- Directed by: Alyona Polunina
- Written by: Alyona Polunina
- Produced by: Alyona Polunina
- Cinematography: Alyona Polunina
- Release date: 4 October 2004;
- Running time: 25 min.
- Country: Russia
- Language: Russian
- Budget: 10 000 RUB

= Da, smert =

Da, smert (Да, смерть; translated as Yes, death or Viva la Muerte) is a 2004 documentary film by Russian filmmaker Alyona Polunina.

Polunina's film became a finalist for the Laurel Award in the nomination "best debut".

==Content==
The film shows national-bolsheviks who lived in squatted headquarter of NBP in Moscow.

==Cast==
- Vladimir Linderman
- Eduard Limonov
==Critical response==
Valery Kichin noted:
The film left a feeling of that vague danger that visits everyone at the sight of a pack of feral teenagers, you want to cross to the other side of the street. But how can an entire country cross over to the other side? These are teenagers now. But teenagers grow up.
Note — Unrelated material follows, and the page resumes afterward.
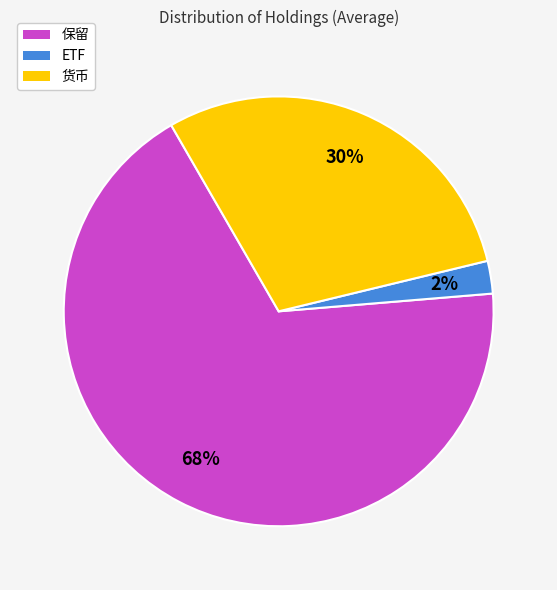

To the nearest percent, what is the difference between the largest and smallest slice percentages?

66%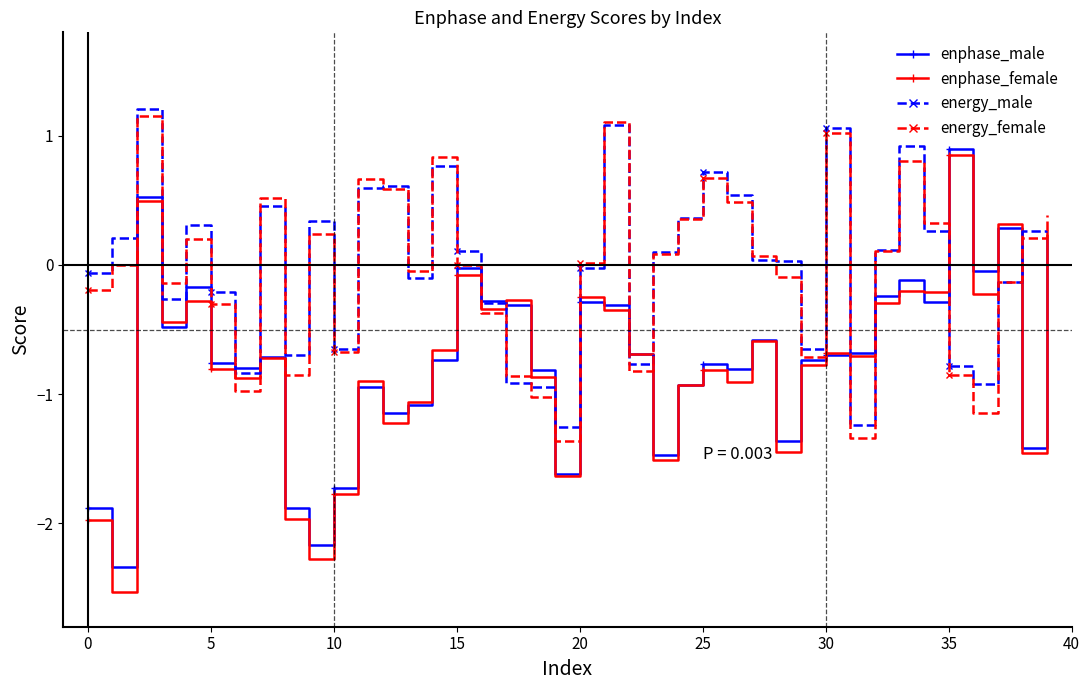

What is the minimum value shown in the chart?

-2.5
According to Svetlana Tolmacheva (Radio Svoboda),
When starting the filming of the film, Alyona Polunina first of all wanted to understand for herself who and why came to the National Bolshevik Party, whose members, as you know, hold very radical views. Alyona Polunina has formed an opinion about them as idealists and incorrigible romantics. The director even felt a certain sympathy for her characters.